Activity: Make an exact copy of the records, omitting all images.

Records provided:
--- START ---

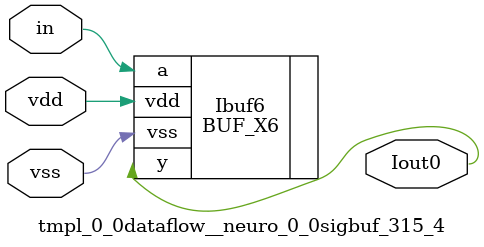
<source format=v>
module tmpl_0_0dataflow__neuro_0_0sigbuf_315_4(in, Iout0 , vdd, vss); 
   input vdd;
   input vss;
   input in;
   

// -- signals ---
   output Iout0 ;
   wire in;

// --- instances
BUF_X6 Ibuf6  (.y(Iout0 ), .a(in), .vdd(vdd), .vss(vss));
endmodule
</source>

--- END ---

Final answer:
<source format=v>
module tmpl_0_0dataflow__neuro_0_0sigbuf_315_4(in, Iout0 , vdd, vss); 
   input vdd;
   input vss;
   input in;
   

// -- signals ---
   output Iout0 ;
   wire in;

// --- instances
BUF_X6 Ibuf6  (.y(Iout0 ), .a(in), .vdd(vdd), .vss(vss));
endmodule
</source>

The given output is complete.